Yes the situation is not what you had imagined when you moved in, and I can understand some annoyance at that, but people and situations change. An earlier poster noted that perhaps it was the manner in which you spoke to your flatmate and her boyfriend that may have inflamed the situation. Given some of the wording you have used on this thread it also seems to me that that could be the case. Regardless of who is right/wrong you (both) could have done things better. Perhaps yes, it may of been polite for her to ask you; but you should not have asked her boyfriend to leave - it would have been better to politely sit down and say to your flatmate that you'd prefer it if her boyfriend only stayed 2 times a week. In fact that is what you should do now. And then move out as soon as possible. For her sake and yours.
Ok, please stop being so defensive. I understand this is stressful for you, but we're communicating on the internet where, if English isn't your first language, it's especially hard for me to understand your tone (I was particularly thinking of the post where you were maybe joking about escalating a passive-aggressive war with her). I'm not saying the whole situation is a joke, but I'm saying that 1) you might not be familiar with cultural mores and expectations for flat-sharing (which is completely ok, and doesn't mean you have to live in a situation that you find uncomfortable) and 2) we might be misinterpreting each other in this medium.

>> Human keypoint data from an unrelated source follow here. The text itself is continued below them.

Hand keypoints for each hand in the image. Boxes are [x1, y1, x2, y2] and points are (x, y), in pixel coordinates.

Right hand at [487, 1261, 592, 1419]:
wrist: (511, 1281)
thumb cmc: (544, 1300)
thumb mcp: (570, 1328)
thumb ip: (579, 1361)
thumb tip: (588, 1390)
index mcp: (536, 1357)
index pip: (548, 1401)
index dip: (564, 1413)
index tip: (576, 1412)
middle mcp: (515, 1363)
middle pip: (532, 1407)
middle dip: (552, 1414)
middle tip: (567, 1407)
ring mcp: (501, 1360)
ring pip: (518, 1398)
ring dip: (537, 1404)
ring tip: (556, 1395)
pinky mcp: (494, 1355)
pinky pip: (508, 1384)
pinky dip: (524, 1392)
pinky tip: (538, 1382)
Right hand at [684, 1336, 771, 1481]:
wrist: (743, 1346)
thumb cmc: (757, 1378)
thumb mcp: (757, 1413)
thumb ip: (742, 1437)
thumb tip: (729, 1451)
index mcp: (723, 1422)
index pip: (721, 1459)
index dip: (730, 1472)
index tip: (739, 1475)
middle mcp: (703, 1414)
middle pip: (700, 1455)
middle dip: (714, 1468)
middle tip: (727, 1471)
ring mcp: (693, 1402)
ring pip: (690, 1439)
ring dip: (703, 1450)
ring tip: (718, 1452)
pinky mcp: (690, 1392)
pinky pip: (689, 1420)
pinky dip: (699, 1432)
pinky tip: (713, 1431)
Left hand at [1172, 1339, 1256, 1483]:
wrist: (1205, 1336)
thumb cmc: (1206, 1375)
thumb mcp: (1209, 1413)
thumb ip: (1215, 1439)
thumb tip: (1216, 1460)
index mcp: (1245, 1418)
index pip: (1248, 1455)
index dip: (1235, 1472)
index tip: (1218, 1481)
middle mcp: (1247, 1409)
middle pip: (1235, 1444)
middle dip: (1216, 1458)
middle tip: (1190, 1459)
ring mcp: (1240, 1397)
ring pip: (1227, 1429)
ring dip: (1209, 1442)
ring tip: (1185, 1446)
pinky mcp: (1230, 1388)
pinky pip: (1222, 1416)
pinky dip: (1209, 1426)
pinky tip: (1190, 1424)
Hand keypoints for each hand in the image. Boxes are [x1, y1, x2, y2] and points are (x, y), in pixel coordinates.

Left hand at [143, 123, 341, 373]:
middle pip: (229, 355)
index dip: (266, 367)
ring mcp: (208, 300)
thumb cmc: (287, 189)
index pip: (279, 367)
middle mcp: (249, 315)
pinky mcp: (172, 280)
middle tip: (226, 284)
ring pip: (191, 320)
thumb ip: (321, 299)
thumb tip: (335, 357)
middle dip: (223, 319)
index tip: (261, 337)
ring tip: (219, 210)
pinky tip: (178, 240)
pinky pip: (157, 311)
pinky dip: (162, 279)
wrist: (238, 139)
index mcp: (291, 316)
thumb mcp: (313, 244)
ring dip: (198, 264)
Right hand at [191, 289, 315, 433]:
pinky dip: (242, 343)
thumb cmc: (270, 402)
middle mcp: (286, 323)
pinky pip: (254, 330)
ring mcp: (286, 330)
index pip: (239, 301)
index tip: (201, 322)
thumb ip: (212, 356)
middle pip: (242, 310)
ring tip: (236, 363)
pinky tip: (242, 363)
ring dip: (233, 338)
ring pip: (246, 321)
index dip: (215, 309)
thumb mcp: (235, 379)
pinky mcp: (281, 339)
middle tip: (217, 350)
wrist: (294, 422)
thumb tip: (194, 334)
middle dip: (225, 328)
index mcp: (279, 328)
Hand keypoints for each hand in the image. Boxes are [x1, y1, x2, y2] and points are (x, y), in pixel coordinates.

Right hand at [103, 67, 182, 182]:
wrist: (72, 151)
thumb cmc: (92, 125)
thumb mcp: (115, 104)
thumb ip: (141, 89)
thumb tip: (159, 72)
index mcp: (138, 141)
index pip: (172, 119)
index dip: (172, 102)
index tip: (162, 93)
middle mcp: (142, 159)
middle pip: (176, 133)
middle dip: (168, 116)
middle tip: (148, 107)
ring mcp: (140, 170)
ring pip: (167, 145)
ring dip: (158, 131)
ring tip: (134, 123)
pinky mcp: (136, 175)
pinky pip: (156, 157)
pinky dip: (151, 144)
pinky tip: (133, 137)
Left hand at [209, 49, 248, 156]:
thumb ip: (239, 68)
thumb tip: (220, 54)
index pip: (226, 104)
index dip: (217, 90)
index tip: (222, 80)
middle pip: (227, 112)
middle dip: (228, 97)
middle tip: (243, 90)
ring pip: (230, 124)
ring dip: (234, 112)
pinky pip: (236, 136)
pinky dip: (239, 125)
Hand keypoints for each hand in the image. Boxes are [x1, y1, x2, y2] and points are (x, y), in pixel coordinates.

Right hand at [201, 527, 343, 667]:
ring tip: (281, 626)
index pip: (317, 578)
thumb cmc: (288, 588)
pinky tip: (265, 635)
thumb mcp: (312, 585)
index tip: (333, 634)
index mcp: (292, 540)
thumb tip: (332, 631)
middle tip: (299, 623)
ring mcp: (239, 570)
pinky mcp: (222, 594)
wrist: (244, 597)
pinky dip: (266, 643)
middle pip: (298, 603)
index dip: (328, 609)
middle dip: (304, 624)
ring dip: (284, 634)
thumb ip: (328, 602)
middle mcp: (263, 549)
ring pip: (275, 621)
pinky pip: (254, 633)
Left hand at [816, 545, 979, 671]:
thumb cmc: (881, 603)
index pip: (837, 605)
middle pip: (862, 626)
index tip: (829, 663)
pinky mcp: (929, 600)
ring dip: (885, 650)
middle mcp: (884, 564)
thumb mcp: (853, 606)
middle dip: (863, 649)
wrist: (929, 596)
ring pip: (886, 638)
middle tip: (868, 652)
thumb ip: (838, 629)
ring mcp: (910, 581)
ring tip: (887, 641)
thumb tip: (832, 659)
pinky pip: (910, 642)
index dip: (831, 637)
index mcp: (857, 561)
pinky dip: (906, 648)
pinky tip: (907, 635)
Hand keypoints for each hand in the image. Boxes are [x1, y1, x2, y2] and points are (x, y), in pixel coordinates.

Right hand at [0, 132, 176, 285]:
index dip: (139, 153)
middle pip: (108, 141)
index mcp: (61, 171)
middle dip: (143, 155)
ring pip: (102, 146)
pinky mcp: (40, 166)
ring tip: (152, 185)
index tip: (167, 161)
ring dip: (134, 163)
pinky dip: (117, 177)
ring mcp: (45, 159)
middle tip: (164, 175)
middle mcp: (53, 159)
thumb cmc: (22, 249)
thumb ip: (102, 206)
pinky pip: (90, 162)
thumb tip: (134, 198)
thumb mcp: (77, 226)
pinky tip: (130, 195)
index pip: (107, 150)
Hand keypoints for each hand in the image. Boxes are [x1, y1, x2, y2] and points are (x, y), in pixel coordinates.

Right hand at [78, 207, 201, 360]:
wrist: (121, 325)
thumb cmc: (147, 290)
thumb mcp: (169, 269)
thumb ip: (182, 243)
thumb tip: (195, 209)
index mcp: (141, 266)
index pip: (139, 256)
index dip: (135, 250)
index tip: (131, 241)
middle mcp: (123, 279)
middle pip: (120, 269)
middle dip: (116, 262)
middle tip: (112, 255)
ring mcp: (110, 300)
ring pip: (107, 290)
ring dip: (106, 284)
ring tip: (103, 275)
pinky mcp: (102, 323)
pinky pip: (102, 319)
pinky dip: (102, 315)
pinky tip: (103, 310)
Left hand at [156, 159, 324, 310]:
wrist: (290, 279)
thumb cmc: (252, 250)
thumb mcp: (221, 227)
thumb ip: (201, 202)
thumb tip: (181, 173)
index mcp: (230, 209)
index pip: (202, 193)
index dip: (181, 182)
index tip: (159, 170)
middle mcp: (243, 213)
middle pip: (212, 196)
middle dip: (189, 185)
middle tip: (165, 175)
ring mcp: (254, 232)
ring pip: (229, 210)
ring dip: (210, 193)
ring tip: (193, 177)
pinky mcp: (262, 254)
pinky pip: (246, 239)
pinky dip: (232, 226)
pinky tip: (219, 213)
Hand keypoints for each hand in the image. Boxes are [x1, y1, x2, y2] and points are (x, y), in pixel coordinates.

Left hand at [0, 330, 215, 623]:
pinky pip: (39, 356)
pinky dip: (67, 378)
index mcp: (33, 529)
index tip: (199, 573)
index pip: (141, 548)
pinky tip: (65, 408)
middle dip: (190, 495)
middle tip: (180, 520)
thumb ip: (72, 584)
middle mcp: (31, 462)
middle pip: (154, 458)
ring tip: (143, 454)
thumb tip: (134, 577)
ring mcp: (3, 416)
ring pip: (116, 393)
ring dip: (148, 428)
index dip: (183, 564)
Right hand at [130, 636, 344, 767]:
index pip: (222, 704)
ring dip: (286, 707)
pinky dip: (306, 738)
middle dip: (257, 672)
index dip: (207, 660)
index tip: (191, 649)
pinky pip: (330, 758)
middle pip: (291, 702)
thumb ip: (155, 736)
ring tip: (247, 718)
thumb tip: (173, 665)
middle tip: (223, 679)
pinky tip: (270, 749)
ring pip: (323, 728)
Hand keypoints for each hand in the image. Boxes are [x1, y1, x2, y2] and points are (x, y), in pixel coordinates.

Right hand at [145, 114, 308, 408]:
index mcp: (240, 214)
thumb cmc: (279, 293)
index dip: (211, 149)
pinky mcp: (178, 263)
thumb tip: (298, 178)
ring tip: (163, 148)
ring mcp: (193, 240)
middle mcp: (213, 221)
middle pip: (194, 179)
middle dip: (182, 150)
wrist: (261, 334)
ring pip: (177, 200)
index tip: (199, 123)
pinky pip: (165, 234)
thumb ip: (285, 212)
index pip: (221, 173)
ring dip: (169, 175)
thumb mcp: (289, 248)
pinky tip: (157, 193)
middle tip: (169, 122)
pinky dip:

This ultimately all comes down to cultural issues: you said it's normal for you to have friends over, to have parties; someone else might think it's normal for their boyfriend to stay over a few nights a week. If you decide that you are not comfortable with your housemate's SO staying over multiple nights a week, then you need to make that clear to your future housemates because, as Pamplemousse has said, it's normal behaviour and not in breach of the tenancy agreement (as evidenced by the fact that the landlord doesn't care). I appreciate that you're not happy with the situation but, legally and conventionally, it's you who will have to deal with it because your housemate hasn't done anything unacceptable. The conversation is going to be pretty awkward, because you're essentially going to be telling her that you don't like her boyfriend. Seriously, though, good luck with the situation because it sounds like a right pickle.
I think this post has really had it.
Key things to learn for future rental situations:
1. It is necessary to outline expectations in advance of moving in with someone. While this may sound very formal, it's likely to ensure that unsuitable co-letters don't get to the letting stage; i.e. if Person X wants a party twice a week and Person Y wants quiet study time every evening, there are going to be problems!
2. Pragmatism and negotiating skills (sometimes of UN proportions) are key to a successful house-share. This means dealing with things maturely. I look back on some of the disagreements I got into with flat-mates at University and am extremely embarrassed!!!
- Writing notes to one and other is never the best way of ensuring co-operation.
- Pay bills in a timely manner and agree how things are going to be split. If one of you intends to be away the whole Summer and doesn't think they should have to pay (much in the way of) bills over that period you want to discuss this IN ADVANCE.
3. Try not to get your Landlord involved in petty squabbles. You may have to rely on him/her for references in future, you want to be able to move out in a timely and efficient manner. If you nark them unreasonably then this may well prove an issue.